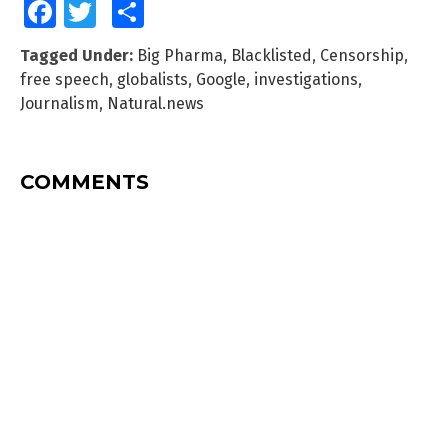
Facebook
Twitter
Share
Tagged Under:
Big Pharma
,
Blacklisted
,
Censorship
,
free speech
,
globalists
,
Google
,
investigations
,
Journalism
,
Natural.news
COMMENTS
_ _ _ _
● **Work instructions**
Every line above is to be written out unchanged, with the pictures omitted.

● **Solution to this task**
Facebook
Twitter
Share
Tagged Under:
Big Pharma
,
Blacklisted
,
Censorship
,
free speech
,
globalists
,
Google
,
investigations
,
Journalism
,
Natural.news
COMMENTS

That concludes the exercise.